I was actually a bit surprised at the answer, but according to Wikipedia every major culture appears to use breakfast as a chance to load up on carbohydrates: rolls, pastries, noodles, and rice are common in just about every culture. In India, they eat Idli, a savory lentil cake. In Pakistan, they eat Naan. Vietnam eats noodles. In Western cultures, there are biscuits, toast, pancakes, and oatmeal.

This does make sense. In many cultures, the gap between breakfast and the next meal can be up to 12 hours. Eating a heavy breakfast will give the eater the best chance to remain full throughout the day.

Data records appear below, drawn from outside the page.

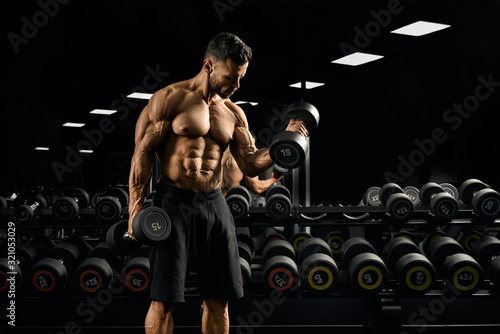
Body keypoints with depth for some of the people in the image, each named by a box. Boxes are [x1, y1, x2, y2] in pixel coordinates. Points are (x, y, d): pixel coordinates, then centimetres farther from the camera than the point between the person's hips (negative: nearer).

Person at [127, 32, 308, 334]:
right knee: (163, 299, -2)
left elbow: (250, 164, 8)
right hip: (174, 203, -5)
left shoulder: (234, 113, 12)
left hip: (215, 205, 5)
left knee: (218, 300, 9)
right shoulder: (171, 98, -3)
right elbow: (143, 151, -6)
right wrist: (137, 206, -12)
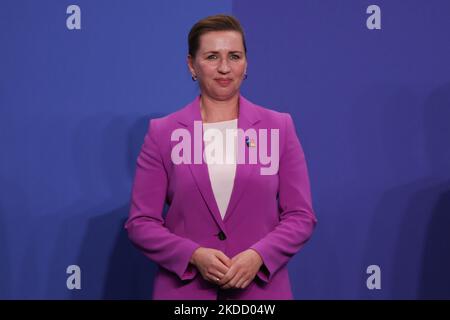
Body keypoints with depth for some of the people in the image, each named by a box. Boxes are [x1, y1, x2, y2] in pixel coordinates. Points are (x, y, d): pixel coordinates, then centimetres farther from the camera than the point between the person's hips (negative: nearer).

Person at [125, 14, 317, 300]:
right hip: (185, 290, 0)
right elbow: (141, 222, -1)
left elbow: (301, 215, 1)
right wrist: (194, 255, -16)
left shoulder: (279, 127, 3)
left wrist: (258, 255, -15)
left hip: (260, 288, 1)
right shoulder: (162, 133, 1)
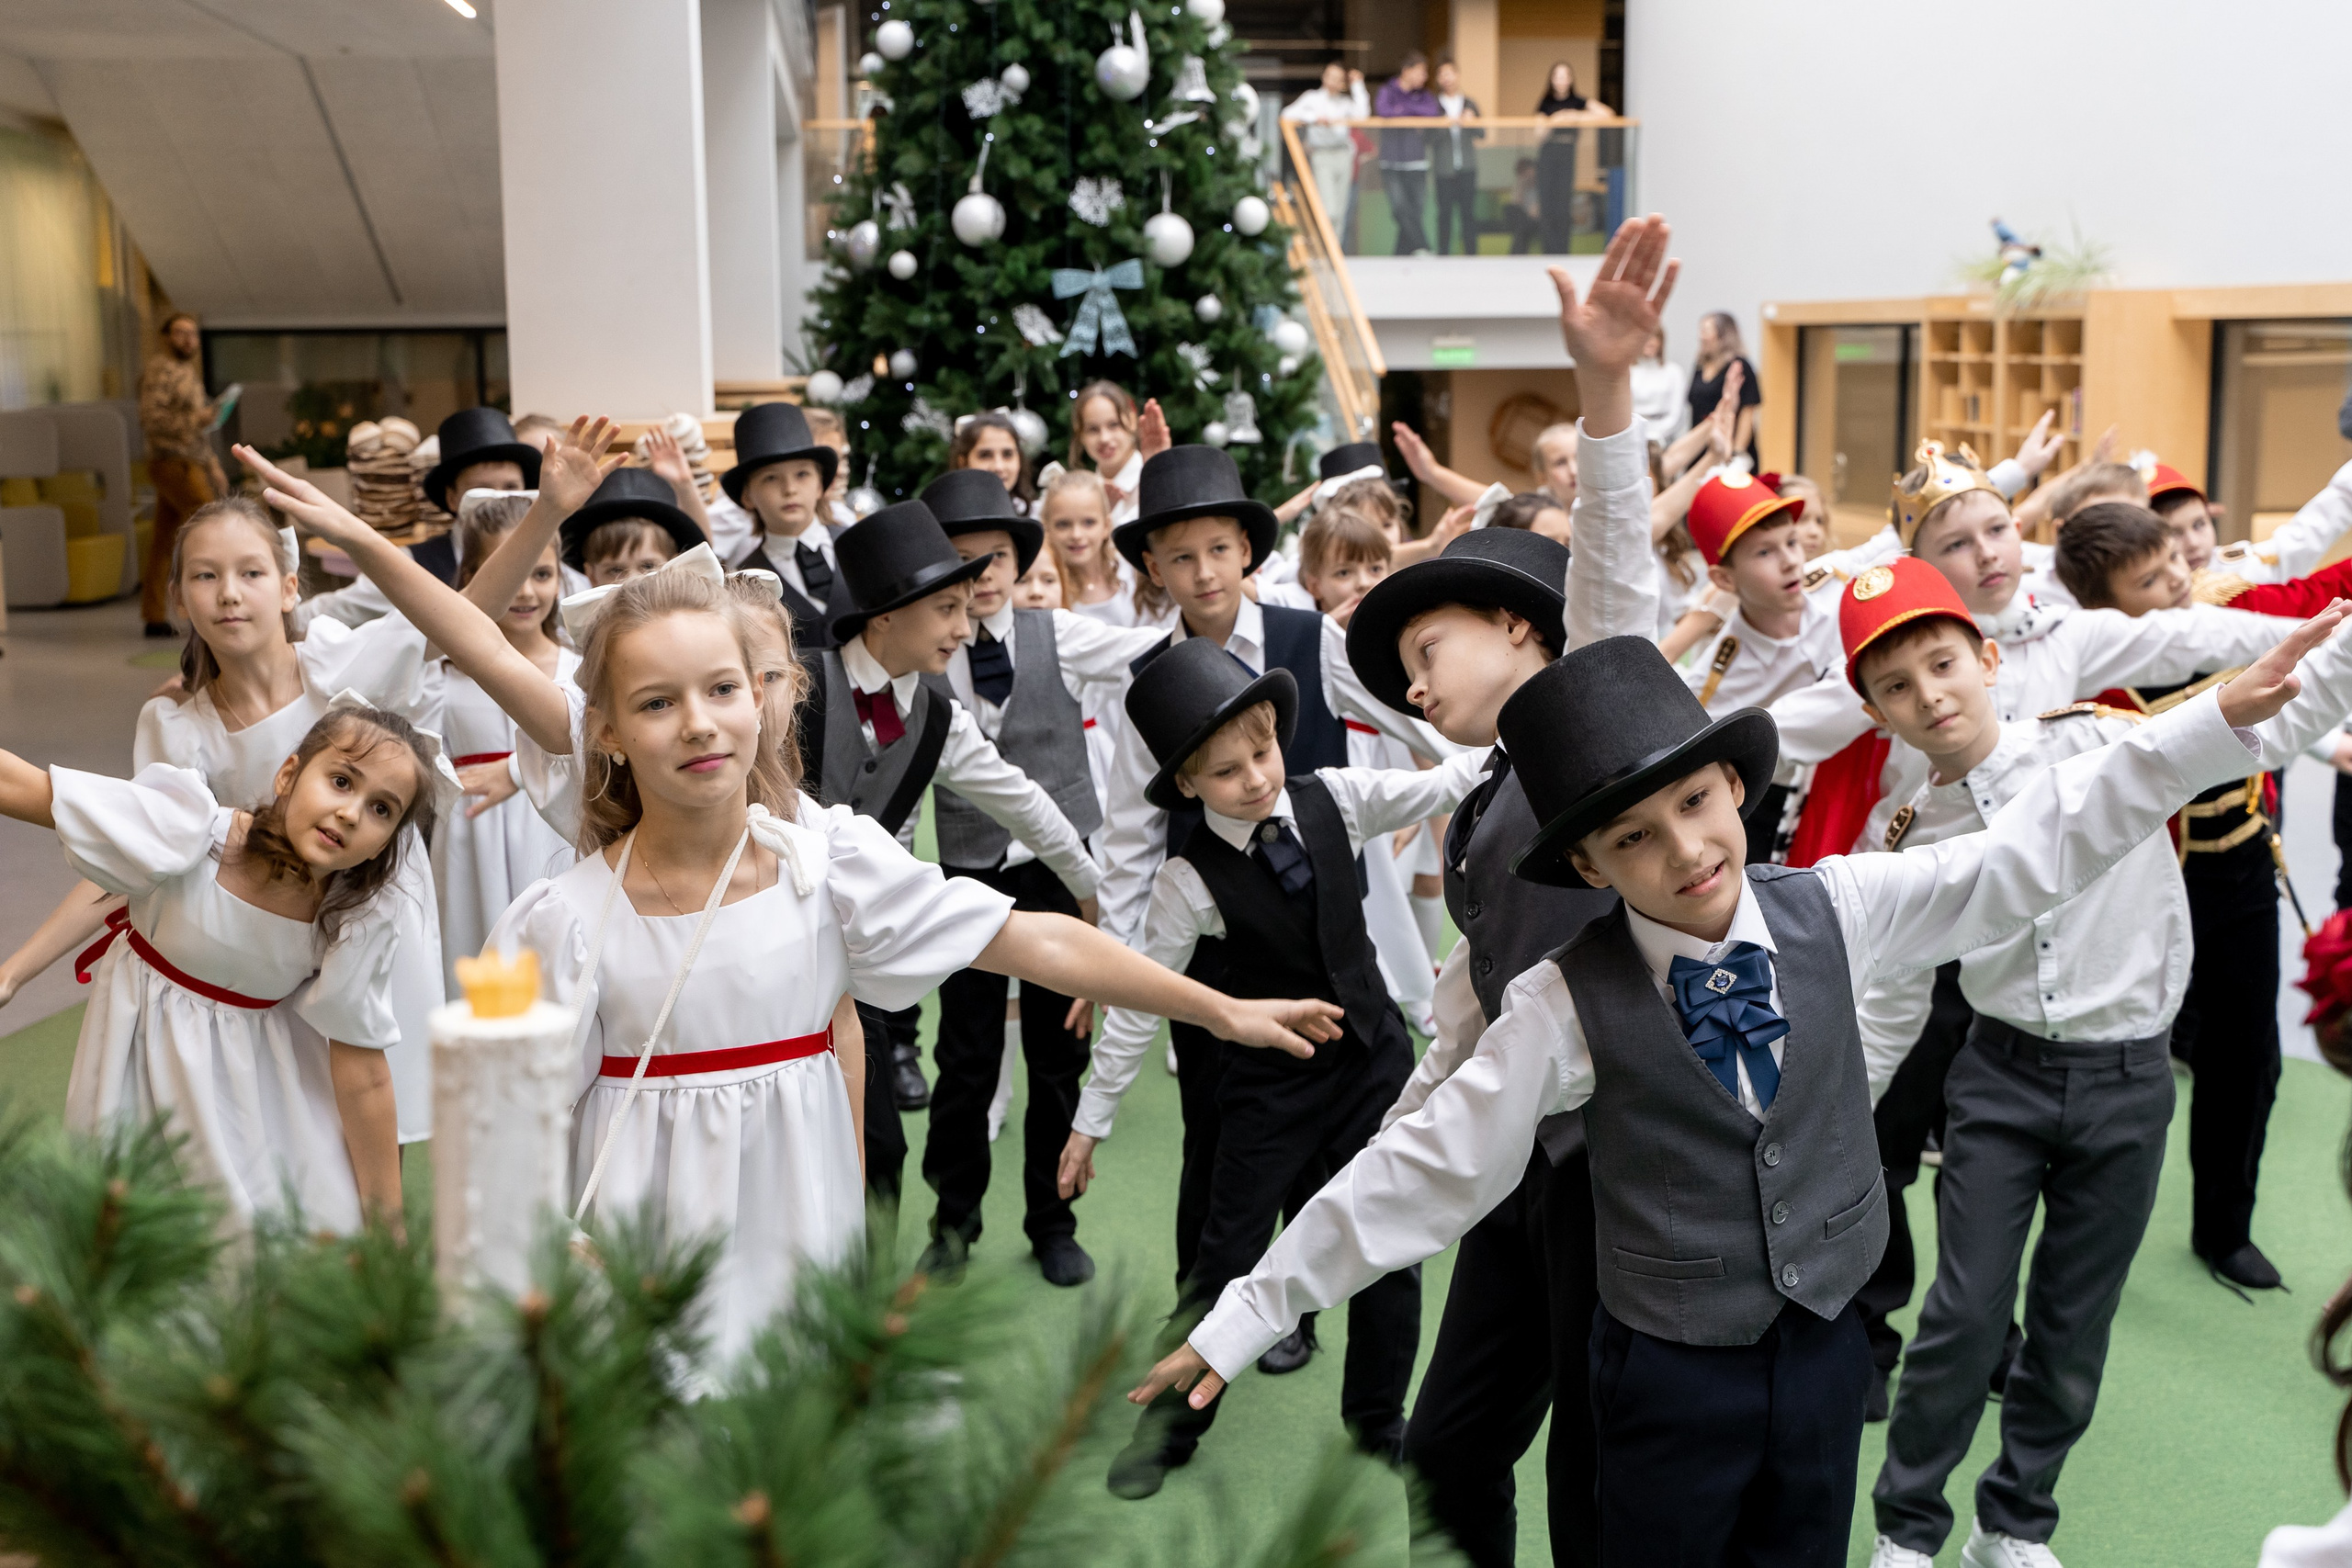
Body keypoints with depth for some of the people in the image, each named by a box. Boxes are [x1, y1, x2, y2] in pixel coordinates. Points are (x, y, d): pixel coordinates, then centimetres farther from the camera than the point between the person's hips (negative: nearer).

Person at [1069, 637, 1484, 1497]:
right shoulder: (1190, 880, -18)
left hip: (1374, 1056, 4)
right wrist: (1092, 1119, -6)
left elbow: (1449, 782, -3)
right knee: (1228, 1256, 4)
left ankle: (1378, 1421, 32)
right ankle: (1170, 1424, 25)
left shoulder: (1333, 799, -9)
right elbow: (1139, 1000, -11)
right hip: (1270, 1086, -4)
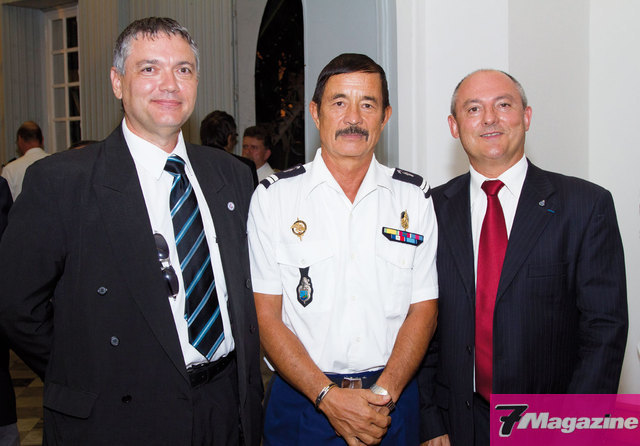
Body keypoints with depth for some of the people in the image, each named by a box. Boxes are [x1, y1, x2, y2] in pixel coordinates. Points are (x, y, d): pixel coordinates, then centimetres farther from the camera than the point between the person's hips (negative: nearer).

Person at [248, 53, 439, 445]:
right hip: (301, 397, -1)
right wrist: (329, 397, -15)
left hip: (393, 398, 1)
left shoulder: (415, 197, 1)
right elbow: (266, 316, -6)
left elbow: (423, 309, 0)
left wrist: (384, 395, -13)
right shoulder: (274, 196, -4)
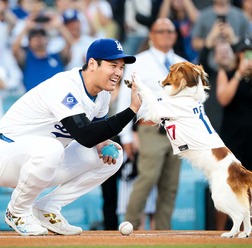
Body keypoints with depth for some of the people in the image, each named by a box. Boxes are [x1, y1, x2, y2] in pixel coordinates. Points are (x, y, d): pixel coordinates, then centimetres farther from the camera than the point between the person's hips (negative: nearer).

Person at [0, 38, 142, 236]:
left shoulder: (103, 91, 0)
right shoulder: (64, 88, -27)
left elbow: (96, 127, 15)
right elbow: (85, 137, -37)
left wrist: (102, 142, -10)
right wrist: (132, 109, -38)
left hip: (43, 160, 9)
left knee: (112, 155, -2)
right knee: (50, 149, -40)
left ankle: (46, 209, 1)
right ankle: (17, 212, -13)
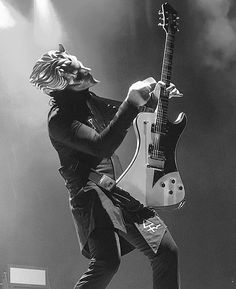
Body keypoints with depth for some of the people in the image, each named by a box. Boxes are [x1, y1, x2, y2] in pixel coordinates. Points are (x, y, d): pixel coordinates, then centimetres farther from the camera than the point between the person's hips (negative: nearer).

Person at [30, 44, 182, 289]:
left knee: (166, 251, 3)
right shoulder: (59, 117, -14)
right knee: (107, 262, -28)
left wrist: (154, 98, 11)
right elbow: (101, 146, -27)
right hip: (92, 194, -8)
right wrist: (131, 103, -28)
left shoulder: (89, 101, 13)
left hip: (121, 190, 9)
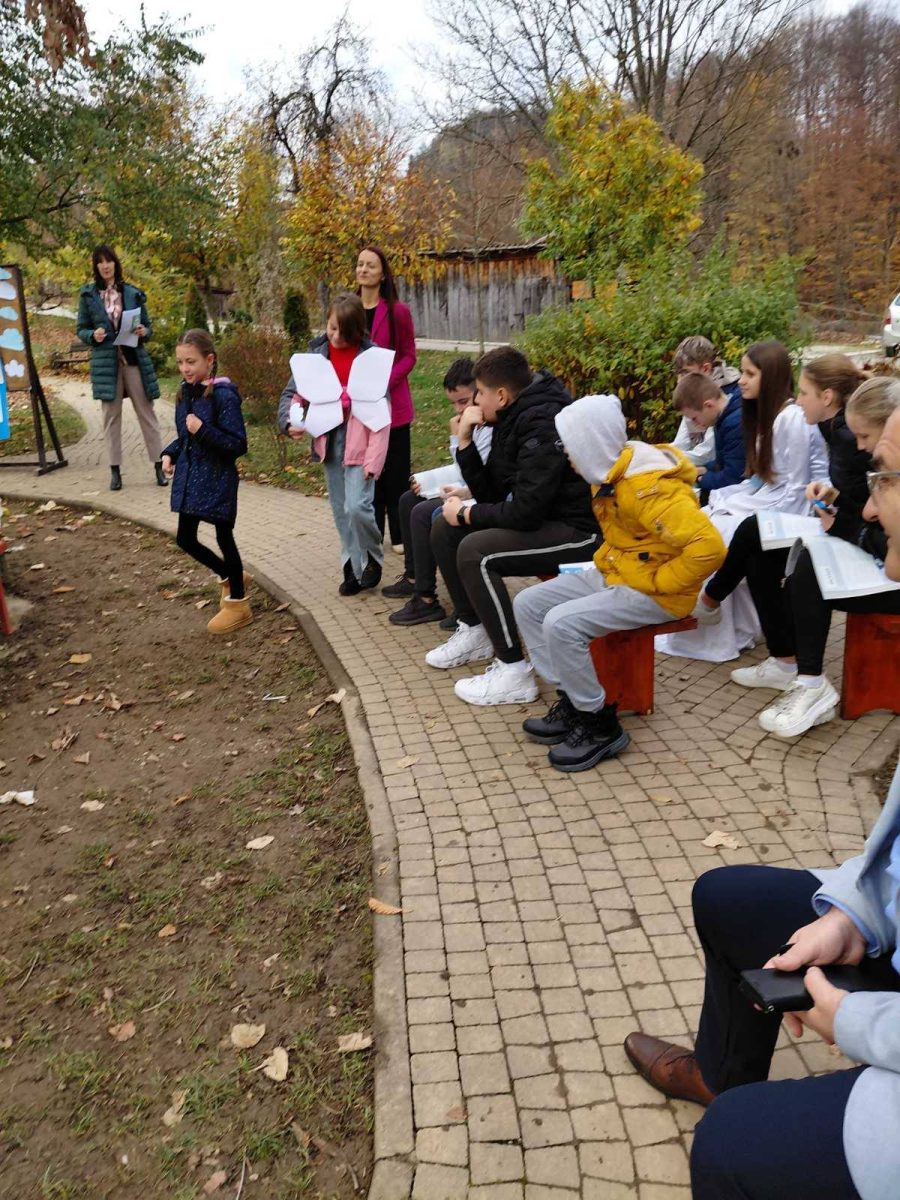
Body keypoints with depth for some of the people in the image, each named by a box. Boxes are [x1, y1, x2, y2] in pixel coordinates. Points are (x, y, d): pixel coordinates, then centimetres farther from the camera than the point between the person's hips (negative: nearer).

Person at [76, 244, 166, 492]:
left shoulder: (133, 293, 4)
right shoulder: (88, 295, 4)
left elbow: (147, 326, 10)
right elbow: (80, 329, 7)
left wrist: (144, 332, -12)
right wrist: (93, 336, -14)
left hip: (134, 360, 0)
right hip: (106, 363, 0)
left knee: (146, 413, 3)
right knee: (111, 416, 5)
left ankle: (159, 466, 8)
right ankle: (115, 470, 10)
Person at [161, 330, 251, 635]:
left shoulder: (224, 396, -17)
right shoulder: (185, 393, 5)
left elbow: (238, 444, -19)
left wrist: (204, 430, -28)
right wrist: (170, 453, 1)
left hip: (217, 479, -8)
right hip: (189, 477, 8)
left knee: (224, 538, 4)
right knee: (185, 539, 14)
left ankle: (238, 603, 21)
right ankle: (231, 577, 37)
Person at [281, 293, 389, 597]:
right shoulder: (316, 353, 3)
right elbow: (293, 393, 10)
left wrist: (373, 457, -17)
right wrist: (290, 421, -11)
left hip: (359, 443, -4)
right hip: (329, 440, 5)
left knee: (357, 507, -15)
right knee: (340, 511, 11)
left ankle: (372, 558, 12)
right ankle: (353, 568, 24)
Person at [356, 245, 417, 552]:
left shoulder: (397, 312, -6)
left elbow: (409, 356, -3)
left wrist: (385, 380, -17)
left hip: (391, 402, -3)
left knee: (395, 472, 3)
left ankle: (400, 535, 13)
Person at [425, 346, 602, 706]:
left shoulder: (542, 425, -22)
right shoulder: (513, 420, 7)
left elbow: (525, 512, -27)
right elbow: (489, 493, 9)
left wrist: (467, 513, -13)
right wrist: (465, 442, -2)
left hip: (579, 530, -10)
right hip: (542, 518, 10)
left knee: (475, 552, -28)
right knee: (445, 530, 7)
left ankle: (514, 674, -18)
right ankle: (474, 632, 19)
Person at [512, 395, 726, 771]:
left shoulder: (649, 487, -26)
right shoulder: (609, 474, 3)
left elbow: (709, 546, -33)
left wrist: (657, 582, -23)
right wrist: (604, 560, 9)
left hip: (652, 593, -10)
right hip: (611, 573, 10)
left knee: (561, 624, -26)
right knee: (528, 604, 2)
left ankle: (600, 725, -8)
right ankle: (572, 702, 8)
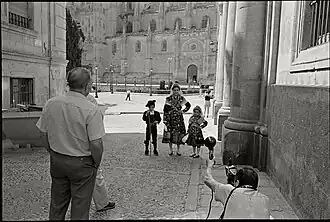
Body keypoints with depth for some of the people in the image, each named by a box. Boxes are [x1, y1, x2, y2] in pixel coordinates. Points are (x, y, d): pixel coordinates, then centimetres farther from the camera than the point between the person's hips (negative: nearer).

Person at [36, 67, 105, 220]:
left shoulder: (51, 104, -5)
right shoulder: (91, 110, -21)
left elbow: (44, 134, 4)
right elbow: (96, 144, -21)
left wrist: (54, 154, 17)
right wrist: (96, 163, -3)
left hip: (56, 161, 5)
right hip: (82, 163, -5)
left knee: (57, 206, 22)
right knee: (80, 208, 12)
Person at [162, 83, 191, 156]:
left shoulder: (181, 98, 4)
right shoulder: (168, 99, 0)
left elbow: (188, 105, 17)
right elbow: (165, 110, -1)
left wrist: (183, 111, 5)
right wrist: (165, 120, -7)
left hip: (179, 118, 1)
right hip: (171, 118, -1)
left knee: (179, 133, 2)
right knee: (170, 133, 0)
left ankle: (178, 150, 15)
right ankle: (170, 150, 15)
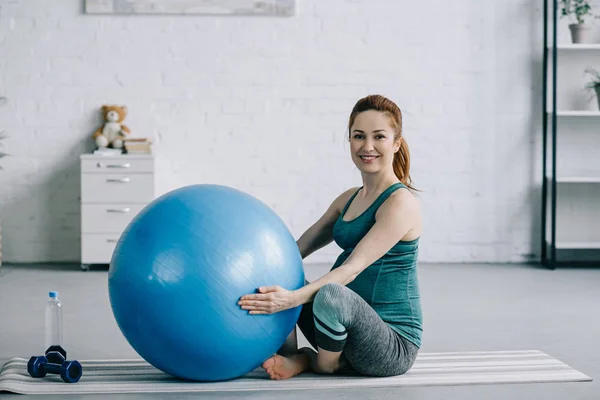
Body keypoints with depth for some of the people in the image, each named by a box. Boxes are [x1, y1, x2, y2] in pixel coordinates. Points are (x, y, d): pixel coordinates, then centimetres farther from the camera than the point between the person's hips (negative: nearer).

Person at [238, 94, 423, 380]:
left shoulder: (401, 202, -14)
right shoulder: (349, 199, 12)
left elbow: (353, 267, -24)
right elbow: (300, 248, 11)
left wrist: (293, 298, -35)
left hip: (393, 344, -8)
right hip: (354, 327, 8)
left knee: (330, 295, -37)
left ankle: (325, 363, -7)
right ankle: (291, 357, -3)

During my reading, there was one dish, though, that really caught my eye: htamin kyaw, a Myanmaran rice/split pea dish.

Htamin kyaw- a rice/split pea dish with onions

I couldn’t find was a recipe for it, but I did learn that this is dish made from day old rice, yellow peas, and onions with cumin and tumeric for flavoring.

This is my take on the dish. My recipe uses fresh rice. If using day old, add about 4 tablespoons of broth or water when you mix it with the onions. This recipe also cooks the rice and peas together with the tumeric, which will make the rice yellow. I did this to save on cleaning an extra pot. You can, however, cook them rice and peas separately and add the tumeric to the peas.

You will need:

  • 1 cup uncooked rice
  • 1/2 cup uncooked yellow split peas
  • 1 tablespoon of garlic powder
  • 1 teaspoon of tumeric
  • 1 1/2 tablespoon of salt
  • 1 medium yellow onion, sliced into 1/4 inch strips
  • 2 tablespoons of olive oil or butter
  • 1/2 tablespoon of cumin
  • 1 tablespoon of black pepper
  1. In a rice cooker, add the rice, yellow peas, tumeric, garlic, 1 tablespoon of the salt, and 3 cups of cold water. Prepare according to your rice cooker’s instructions. If you don’t have a rice cooker, add the ingredients to a saucepan and cook covered until the peas are soft, at least 20 minutes.
  2. After ten minutes of cooking the rice and peas, put a skillet on medium heat and add the onion, olive oil, cumin, pepper, and the rest of the salt. Saute the onions until soft.
  3. When the rice is done, mix the onions with rice/pea blend in a bowl and stir well. Adjust the salt as needed. If you are using day old rice, add it to the onions first with the broth and let it rice rehydrate.

If I keep finding dishes like this, I’ll be eating breakfast for dinner more often. What do you eat for breakfast?